◆ WHAT IS NEEDED:
Please, in the data that follows, copy exactly the lines from the line with "திருமணமான பெண்களே மறந்து கூட இவற்றைச் செய்து" through the last one, both included. Do not include pictures.

Top of ENTRIES PROVIDED

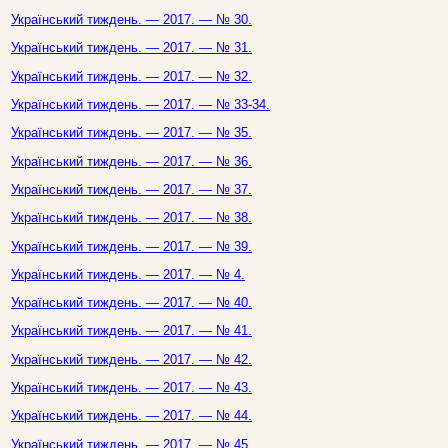
Український тиждень. — 2017. — № 30.
Український тиждень. — 2017. — № 31.
Український тиждень. — 2017. — № 32.
Український тиждень. — 2017. — № 33-34.
Український тиждень. — 2017. — № 35.
Український тиждень. — 2017. — № 36.
Український тиждень. — 2017. — № 37.
Український тиждень. — 2017. — № 38.
Український тиждень. — 2017. — № 39.
Український тиждень. — 2017. — № 4.
Український тиждень. — 2017. — № 40.
Український тиждень. — 2017. — № 41.
Український тиждень. — 2017. — № 42.
Український тиждень. — 2017. — № 43.
Український тиждень. — 2017. — № 44.
Український тиждень. — 2017. — № 45.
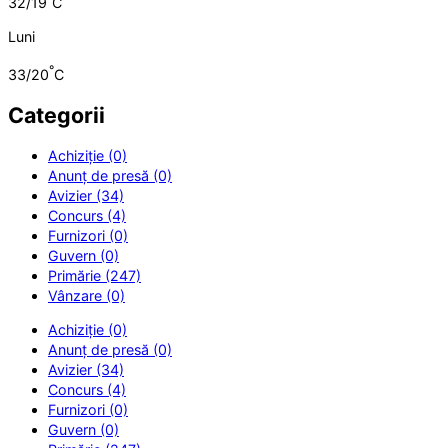
32/19
C
Luni
°
33/20
C
Categorii
Achiziție (0)
Anunț de presă (0)
Avizier (34)
Concurs (4)
Furnizori (0)
Guvern (0)
Primărie (247)
Vânzare (0)
Achiziție (0)
Anunț de presă (0)
Avizier (34)
Concurs (4)
Furnizori (0)
Guvern (0)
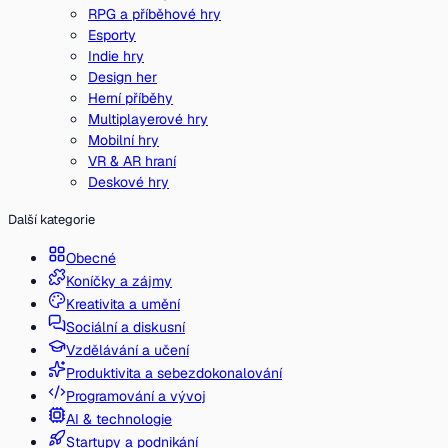
RPG a příběhové hry
Esporty
Indie hry
Design her
Herní příběhy
Multiplayerové hry
Mobilní hry
VR & AR hraní
Deskové hry
Další kategorie
Obecné
Koníčky a zájmy
Kreativita a umění
Sociální a diskusní
Vzdělávání a učení
Produktivita a sebezdokonalování
Programování a vývoj
AI & technologie
Startupy a podnikání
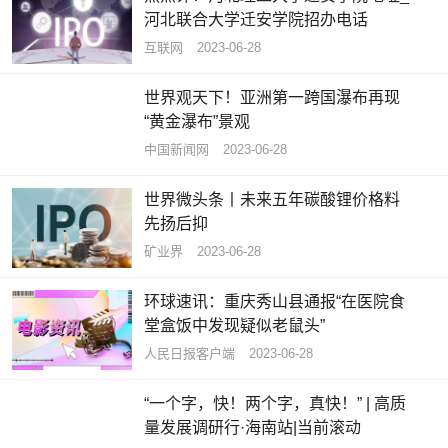
河北联合大学迁安学院招办电话
互联网
2023-06-28
世界观天下！亚洲第一跨国瀑布再现
“黄金瀑布”景观
中国新闻网
2023-06-28
世界微头条丨未来五年碳酸锂价格料
先扬后抑
矿业界
2023-06-28
环球速讯：重庆秀山县通报“在医院食
堂盒饭中发现疑似老鼠头”
人民日报客户端
2023-06-28
“一个字，快！两个字，真快！” | 高质
量发展调研行·海南站|当前滚动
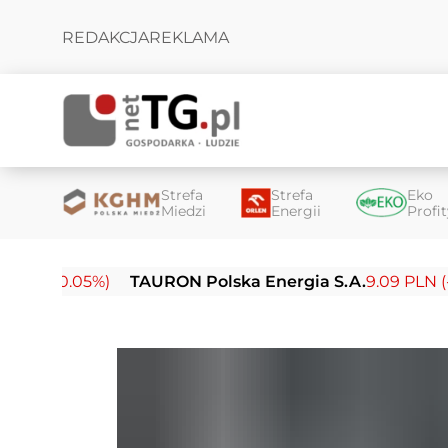
REDAKCJA
REKLAMA
Strefa
Strefa
Eko
Miedzi
Energii
Profi
-0.05%)
TAURON Polska Energia S.A.
9.09 PLN (-0.14%)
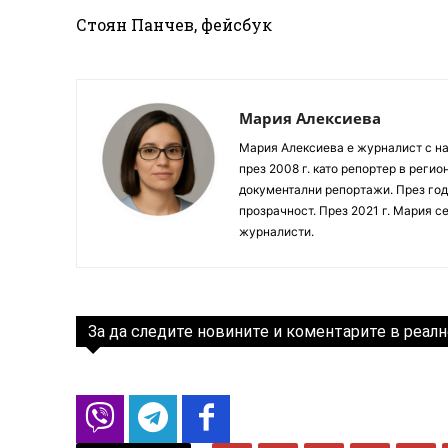
Стоян Панчев, фейсбук
Мария Алексиева
Мария Алексиева е журналист с на
през 2008 г. като репортер в реги
документални репортажи. През год
прозрачност. През 2021 г. Мария с
журналисти.
За да следите новините и коментарите в реалн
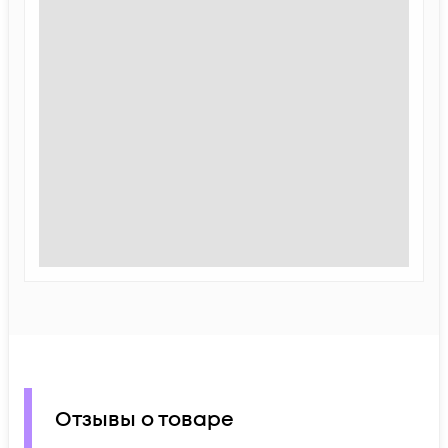
Отзывы о товаре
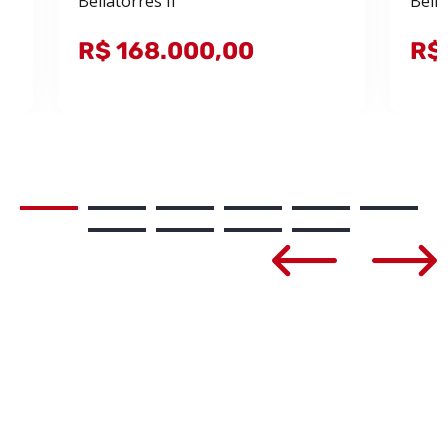
Bellatorres II
Bell
s
R$ 168.000,00
R$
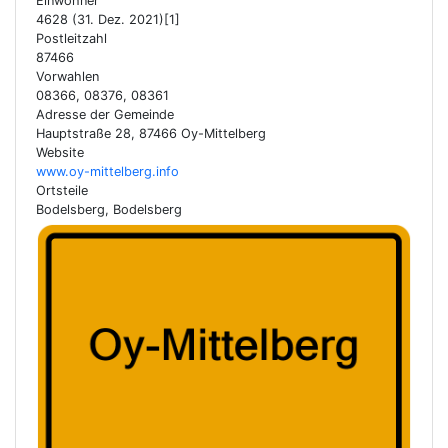
Einwohner
4628 (31. Dez. 2021)[1]
Postleitzahl
87466
Vorwahlen
08366, 08376, 08361
Adresse der Gemeinde
Hauptstraße 28, 87466 Oy-Mittelberg
Website
www.oy-mittelberg.info
Ortsteile
Bodelsberg, Bodelsberg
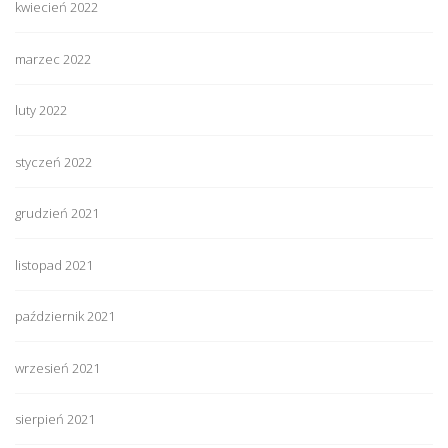
kwiecień 2022
marzec 2022
luty 2022
styczeń 2022
grudzień 2021
listopad 2021
październik 2021
wrzesień 2021
sierpień 2021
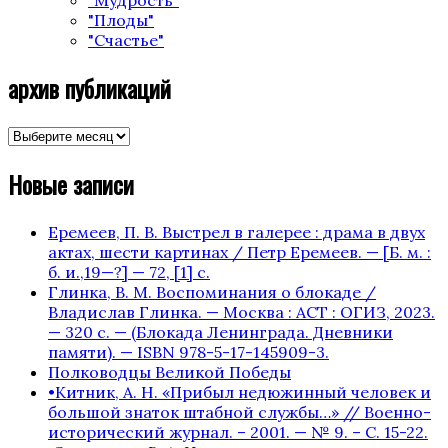
"Плоды"
"Счастье"
архив публикаций
архив
публикаций
Новые записи
Еремеев, П. В. Выстрел в галерее : драма в двух
актах, шести картинах / Петр Еремеев. — [Б. м. :
б. и.,19—?] — 72, [1] с.
Глинка, В. М. Воспоминания о блокаде /
Владислав Глинка. — Москва : АСТ : ОГИЗ, 2023.
— 320 с. — (Блокада Ленинграда. Дневники
памяти). — ISBN 978-5-17-145909-3.
Полководцы Великой Победы
•Китник, А. Н. «Прибыл недюжинный человек и
большой знаток штабной службы…» // Военно-
исторический журнал. – 2001. — № 9. – С. 15-22.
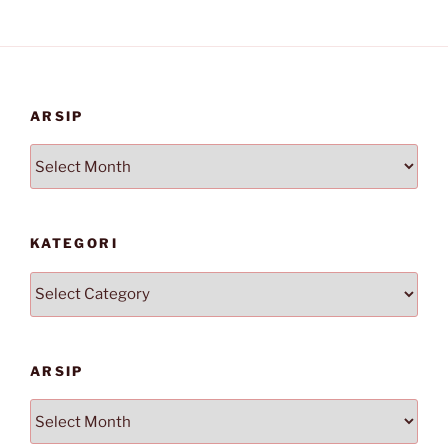
ARSIP
Arsip
KATEGORI
Kategori
ARSIP
Arsip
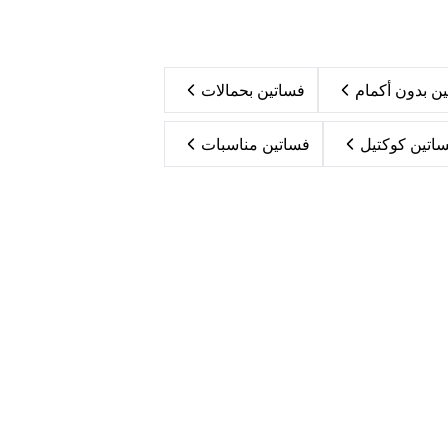
ن بدون أكمام
فساتين بحمالات
اتين كوكتيل
فساتين مناسبات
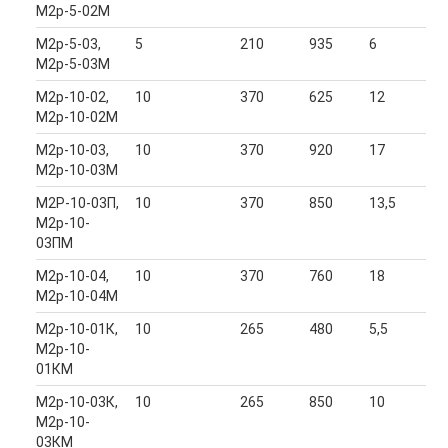
М2р-5-02М
М2р-5-03,
5
210
935
6
М2р-5-03М
М2р-10-02,
10
370
625
12
М2р-10-02М
М2р-10-03,
10
370
920
17
М2р-10-03М
М2Р-10-03П,
10
370
850
13,5
М2р-10-
03ПМ
М2р-10-04,
10
370
760
18
М2р-10-04М
М2р-10-01К,
10
265
480
5,5
М2р-10-
01КМ
М2р-10-03К,
10
265
850
10
М2р-10-
03КМ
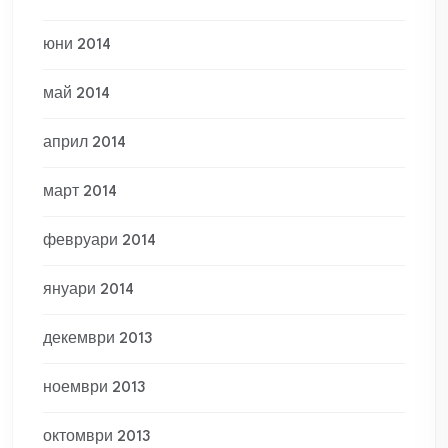
юни 2014
май 2014
април 2014
март 2014
февруари 2014
януари 2014
декември 2013
ноември 2013
октомври 2013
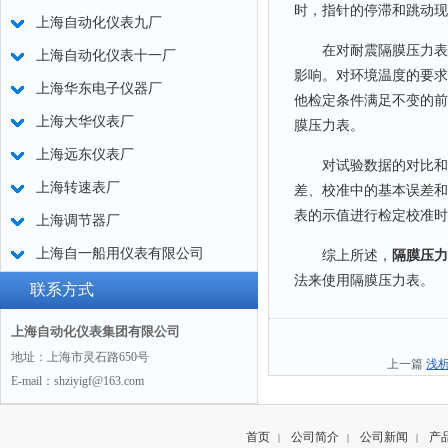
时，指针的停滞和跳动现
上海自动化仪表九厂
在对耐震隔膜压力表的
上海自动化仪表十一厂
影响。对环境温度的要求
上海华东电子仪器厂
他检定条件满足不变的前
上海大华仪表厂
膜压力表。
上海远东仪表厂
对试验数据的对比和分
上海转速表厂
差、校准中的基本误差和
表的示值进行检定校准时
上海调节器厂
上海自一船用仪表有限公司
综上所述，
隔膜压力
法来使用隔膜压力表。
联系方式
上海自动化仪表集团有限公司
地址：上海市灵石路650号
上一篇
浅
E-mail：shziyigf@163.com
首页
公司简介
公司新闻
产
|
|
|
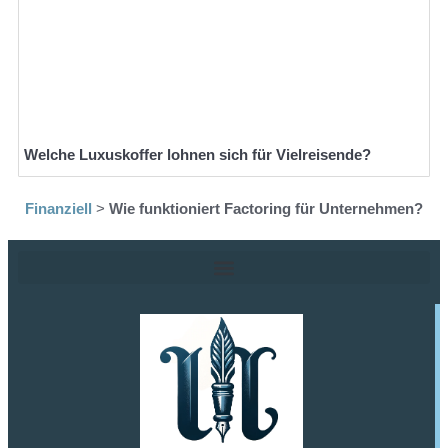
Welche Luxuskoffer lohnen sich für Vielreisende?
Finanziell
>
Wie funktioniert Factoring für Unternehmen?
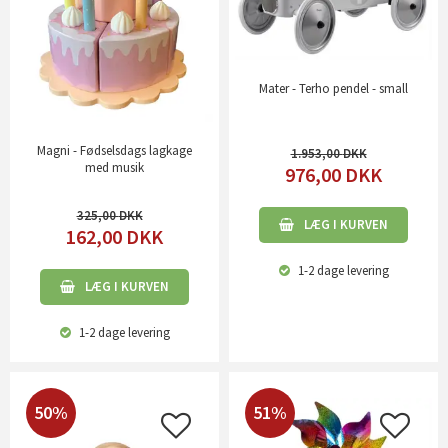
Mater - Terho pendel - small
Magni - Fødselsdags lagkage
1.953,00
med musik
976,00
DKK
325,00
LÆG I KURVEN
162,00
DKK
1-2 dage
levering
LÆG I KURVEN
1-2 dage
levering
50%
51%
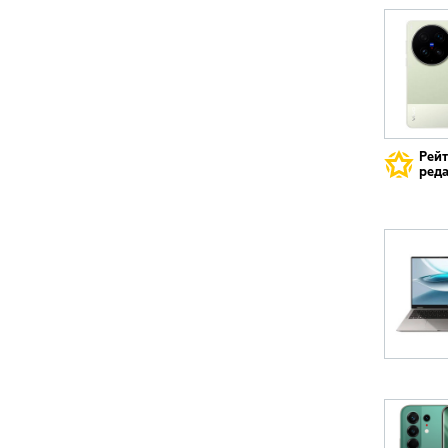
Рей
реда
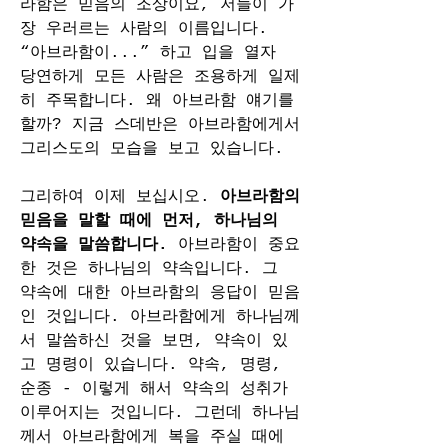
라함은 믿음의 조상이요, 저들이 가
장 우러르는 사람의 이름입니다. 
“아브라함이...” 하고 입을 열자 
당연하게 모든 사람은 조용하게 일제
히 주목합니다. 왜 아브라함 얘기를 
할까? 지금 스데반은 아브라함에게서 
그리스도의 모습을 보고 있습니다.
그리하여 이제 보십시오. 
아브라함의 
믿음을 말할 때에 먼저, 하나님의 
약속을 말씀합니다. 
아브라함이 중요
한 것은 하나님의 약속입니다. 그 
약속에 대한 아브라함의 응답이 믿음
인 것입니다. 아브라함에게 하나님께
서 말씀하신 것을 보면, 약속이 있
고 명령이 있습니다. 약속, 명령, 
순종 - 이렇게 해서 약속의 성취가 
이루어지는 것입니다. 그런데 하나님
께서 아브라함에게 복을 주실 때에 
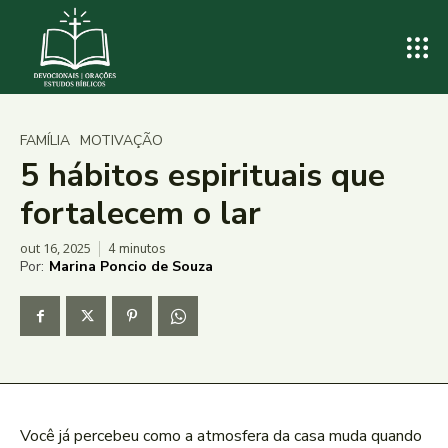
FAMÍLIA
MOTIVAÇÃO
5 hábitos espirituais que
fortalecem o lar
out 16, 2025
4
minutos
Por:
Marina Poncio de Souza
Você já percebeu como a atmosfera da casa muda quando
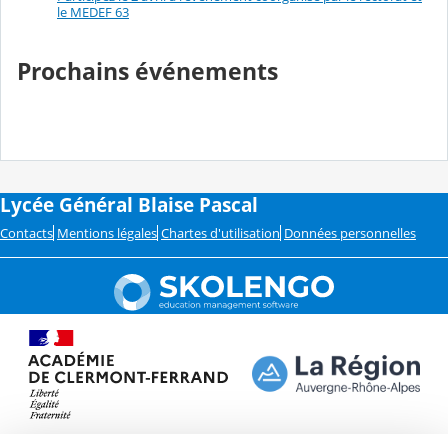
le MEDEF 63
Prochains événements
Lycée Général Blaise Pascal
Contacts
Mentions légales
Chartes d'utilisation
Données personnelles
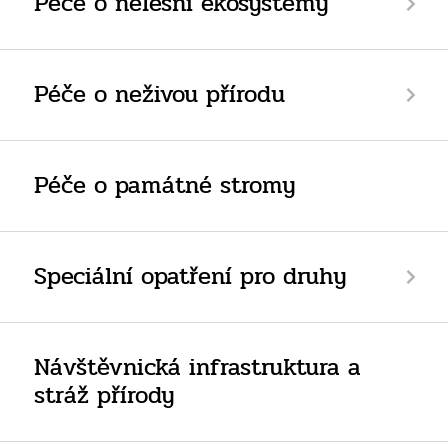
Péče o nelesní ekosystémy
Péče o neživou přírodu
Péče o památné stromy
Speciální opatření pro druhy
Návštěvnická infrastruktura a
stráž přírody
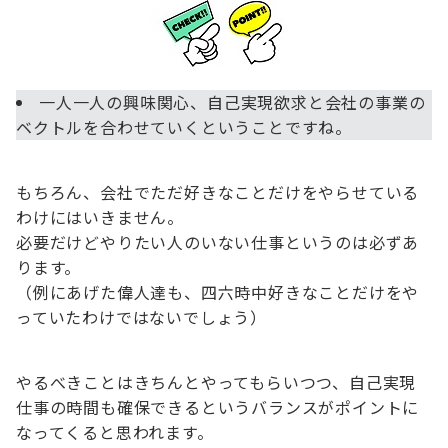
一人一人の興味関心、自己実現欲求と会社の事業の
ベクトルを合わせていくということですね。
もちろん、会社でただ好きなことだけをやらせている
わけにはいきません。
必要だけどやりたい人のいない仕事というのは必ずあ
ります。
（例にあげた偉人達も、四六時中好きなことだけをや
っていたわけではないでしょう）
やるべきことはきちんとやってもらいつつ、自己実現
仕事の時間も確保できるというバランスがポイントに
なってくると思われます。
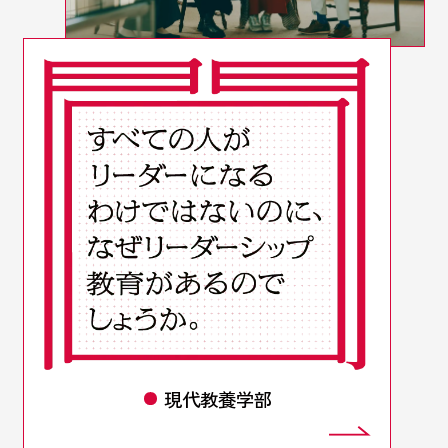
現代教養学部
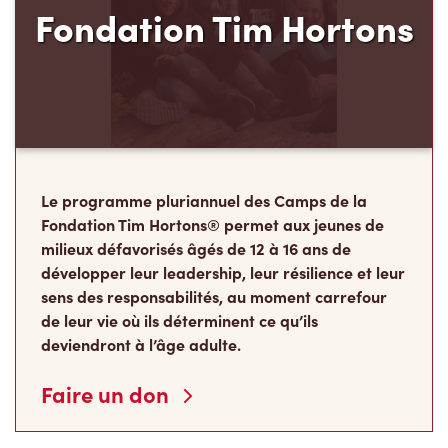
Fondation Tim Hortons
Le programme pluriannuel des Camps de la
Fondation Tim Hortons® permet aux jeunes de
milieux défavorisés âgés de 12 à 16 ans de
développer leur leadership, leur résilience et leur
sens des responsabilités, au moment carrefour
de leur vie où ils déterminent ce qu’ils
deviendront à l’âge adulte.
Faire un don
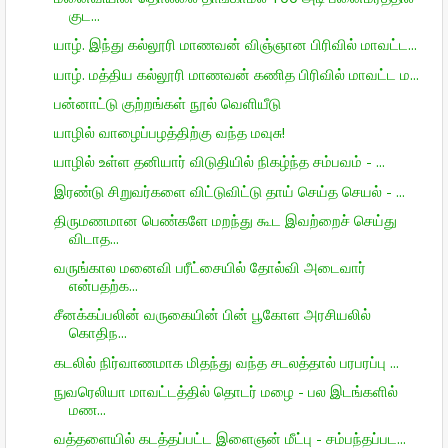
குட...
யாழ். இந்து கல்லூரி மாணவன் விஞ்ஞான பிரிவில் மாவட்ட...
யாழ். மத்திய கல்லூரி மாணவன் கணித பிரிவில் மாவட்ட ம...
பன்னாட்டு குற்றங்கள் நூல் வெளியீடு
யாழில் வாழைப்பழத்திற்கு வந்த மவுசு!
யாழில் உள்ள தனியார் விடுதியில் நிகழ்ந்த சம்பவம் - ...
இரண்டு சிறுவர்களை விட்டுவிட்டு தாய் செய்த செயல் - ...
திருமணமான பெண்களே மறந்து கூட இவற்றைச் செய்து
விடாத...
வருங்கால மனைவி பரீட்சையில் தோல்வி அடைவார்
என்பதற்க...
சீனக்கப்பலின் வருகையின் பின் பூகோள அரசியலில்
கொதிந...
கடலில் நிர்வாணமாக மிதந்து வந்த சடலத்தால் பரபரப்பு ...
நுவரெலியா மாவட்டத்தில் தொடர் மழை - பல இடங்களில்
மண...
வத்தளையில் கடத்தப்பட்ட இளைஞன் மீட்பு - சம்பந்தப்பட...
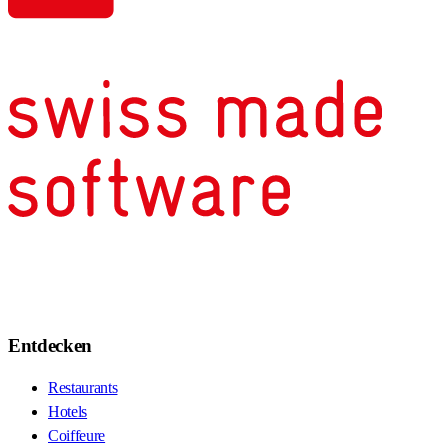
Entdecken
Restaurants
Hotels
Coiffeure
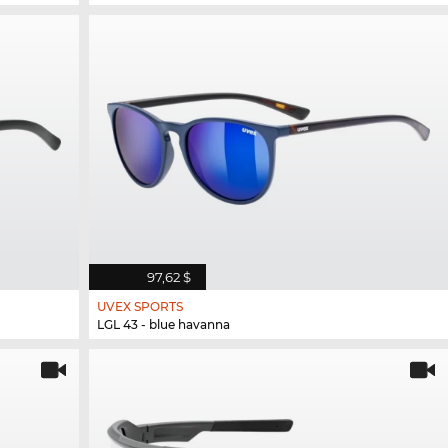
97,62 $
UVEX SPORTS
LGL 43 - blue havanna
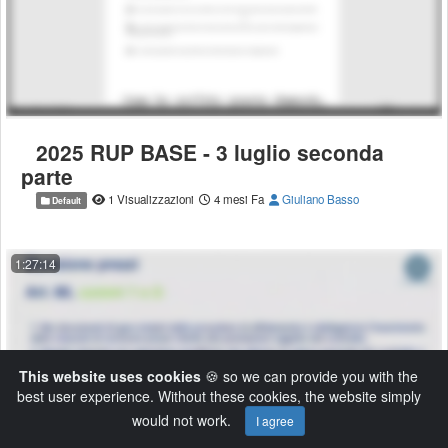
2025 RUP BASE - 3 luglio seconda
parte
1 Visualizzazioni
4 mesi Fa
Giuliano Basso
Default
1:27:14
This website uses cookies
🍪 so we can provide you with the
best user experience. Without these cookies, the website simply
would not work.
I agree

Bottom of ENTRIES PROVIDED

◆ TASK OUTPUT:
திருமணமான பெண்களே மறந்து கூட இவற்றைச் செய்து
விடாத...
வருங்கால மனைவி பரீட்சையில் தோல்வி அடைவார்
என்பதற்க...
சீனக்கப்பலின் வருகையின் பின் பூகோள அரசியலில்
கொதிந...
கடலில் நிர்வாணமாக மிதந்து வந்த சடலத்தால் பரபரப்பு ...
நுவரெலியா மாவட்டத்தில் தொடர் மழை - பல இடங்களில்
மண...
வத்தளையில் கடத்தப்பட்ட இளைஞன் மீட்பு - சம்பந்தப்பட...
Entdecken
Restaurants
Hotels
Coiffeure
97,62 $
UVEX SPORTS
LGL 43 - blue havanna
2025 RUP BASE - 3 luglio seconda
parte
1 Visualizzazioni
4 mesi Fa
Giuliano Basso
Default
1:27:14
This website uses cookies
🍪 so we can provide you with the
best user experience. Without these cookies, the website simply
would not work.
I agree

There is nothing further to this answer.